Su primera impresión fue que la señorita Martin era lo bastante mayor como para ser la madre de Susanna; pero ahora había reflexionado sobre esa impresión, y era muy posible que no fuera mayor que él.

Treinta y cinco años era una edad horrenda para un hombre soltero heredero de un ducado. Ya antes de la reciente entrevista con su padre le había causado inquietud la necesidad de cumplir con su deber, casándose y engendrando el próximo heredero. Ahora ya era algo que no podía seguir ignorando ni dejando para después. Durante años se había resistido a todas las presiones de tipo matrimonial. Con todos sus defectos, que sin duda eran legión, era partidario de las relaciones monógamas. ¿Y cómo podría haberse casado estando irrevocablemente atado a una amante? Pero al parecer ya no podía seguir resistiéndose.

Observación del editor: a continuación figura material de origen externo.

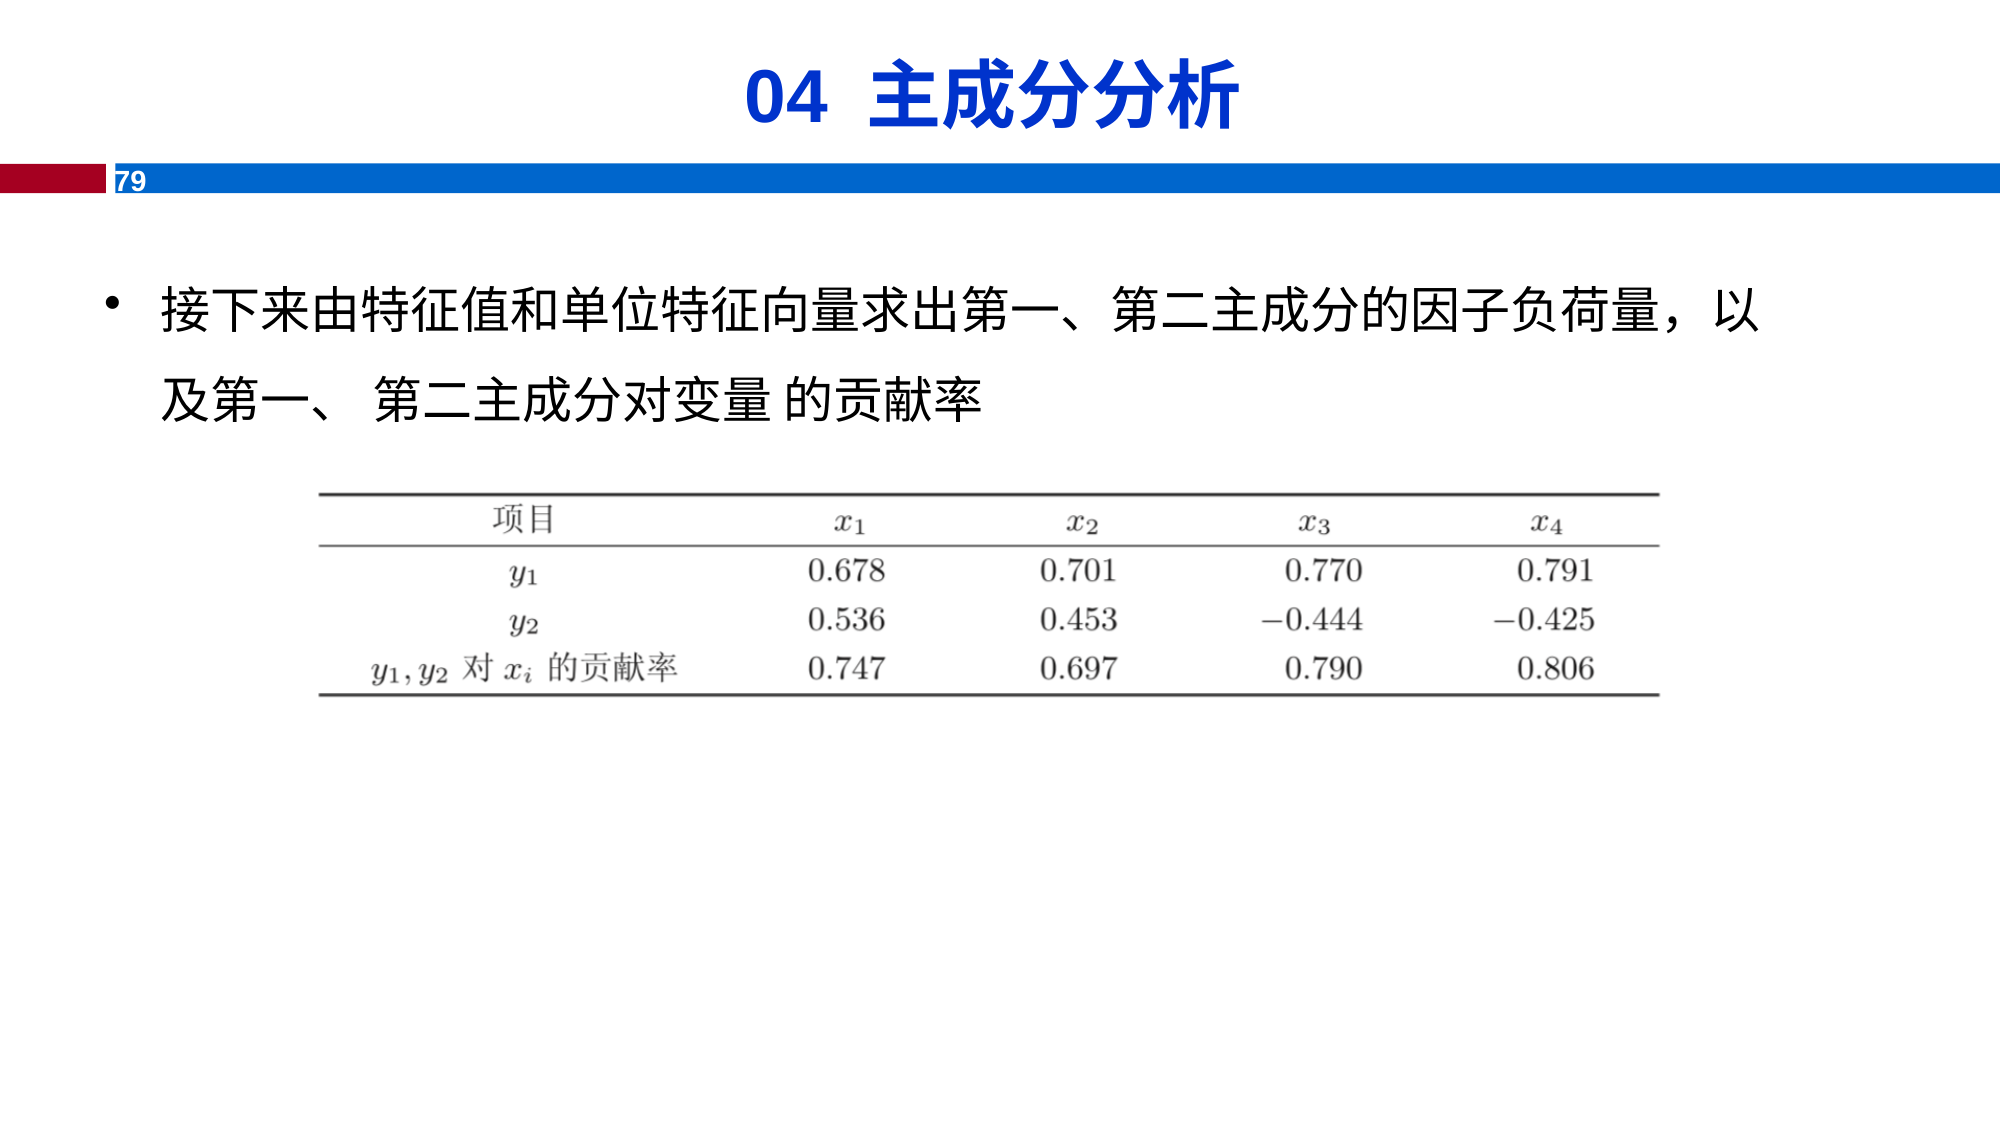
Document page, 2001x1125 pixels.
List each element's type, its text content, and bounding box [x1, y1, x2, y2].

picture [313, 487, 1673, 709]
title 04 主成分分析 [48, 36, 1939, 148]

Al llegar al final de Great Pulteney Street el coche y el caballo ejecutaron una serie de virajes hasta llegar a la puerta de la escuela en Daniel Street. Alguien debió haber estado mirando por una ventana, comprendió al instante, porque no bien el coche se detuvo, meciéndose sobre sus ballestas, se abrió la puerta de la escuela y salió un grupo de niñas a la acera, un buen número de ellas, todas en un estado de gran agitación.

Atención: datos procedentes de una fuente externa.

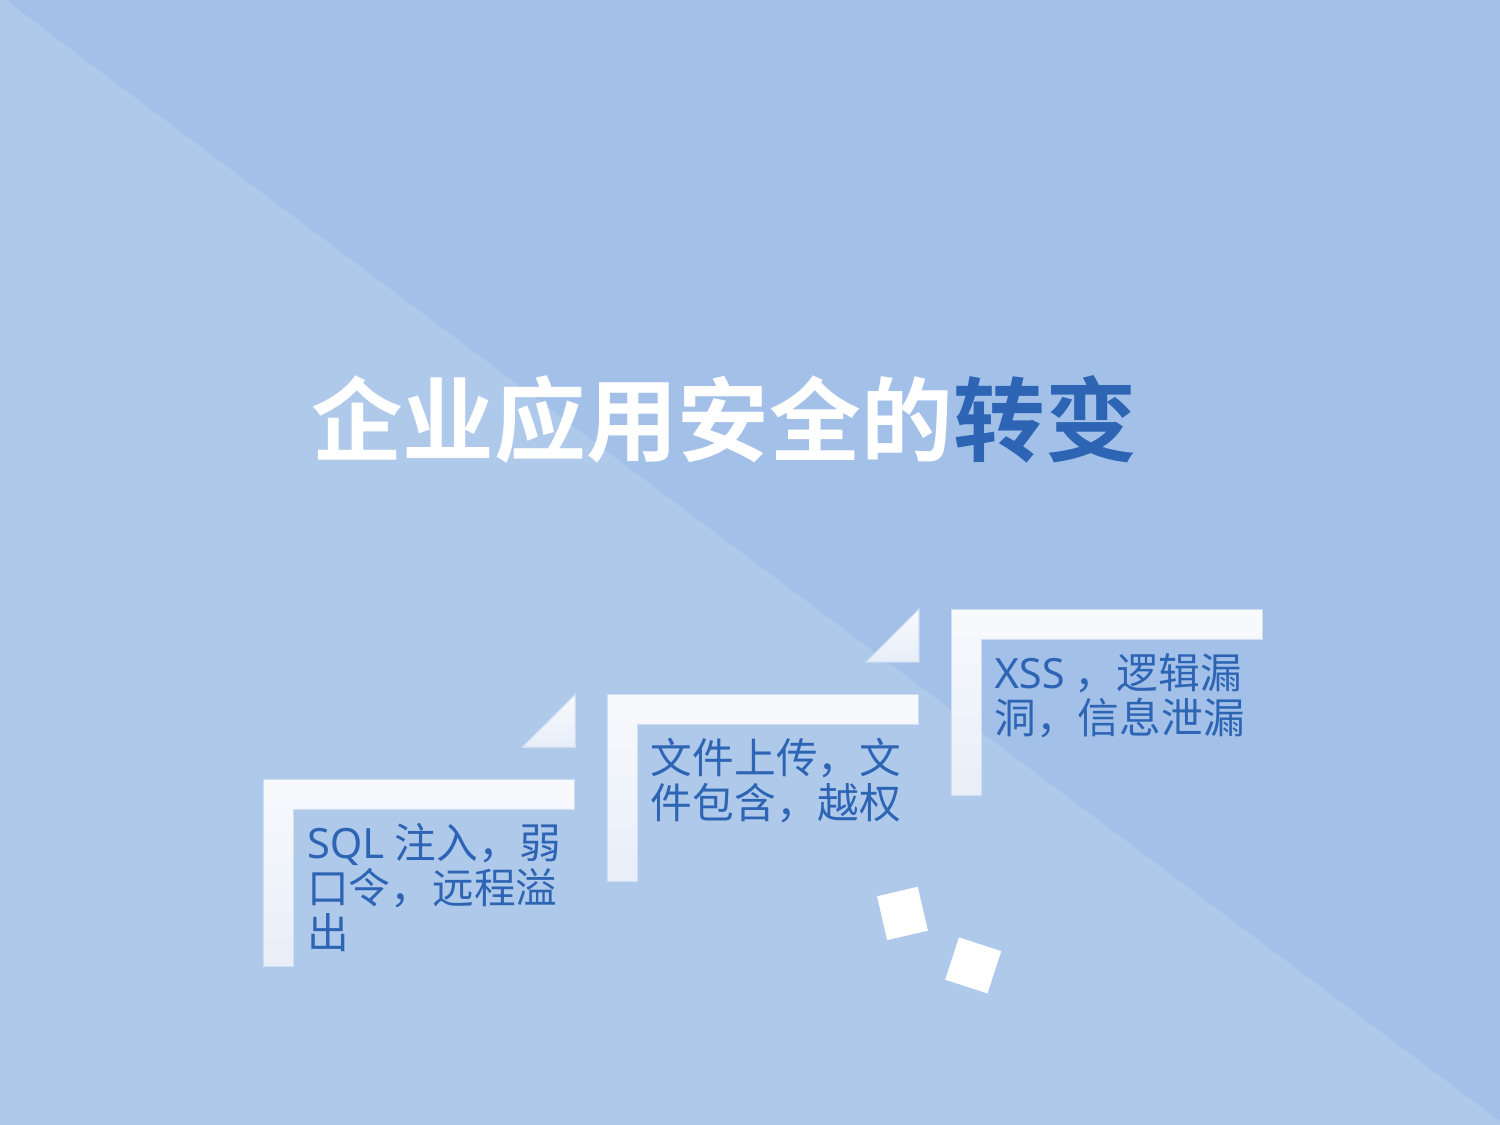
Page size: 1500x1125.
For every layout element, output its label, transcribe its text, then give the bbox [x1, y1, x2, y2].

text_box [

Algunas chillaron, tal vez por la vista del coche, que en realidad era bastante espléndido, o tal vez al ver su caballo, que no tenía nada de espléndido, pero era el mejor que logró conseguir dadas las circunstancias, y por lo menos no cojeaba de ninguna de las cuatro patas. O tal vez lo habían hecho al verlo a él, ¡interesante idea!, aunque sin duda ya estaba demasiado viejo para producirles intensas reacciones de placer romántico. Otras cuantas estaban llorando sobre sus pañuelos, lo que alternaban con arrojarse sobre las dos que llevaban capas y papalinas, que sin duda eran las viajeras. Otra niña, o tal vez «damita» sería la definición más correcta, puesto que era tres o cuatro años mayor que las demás, las exhortaba sin ningún resultado a formar dos filas ordenadas. Tenía que ser una profesora, supuso.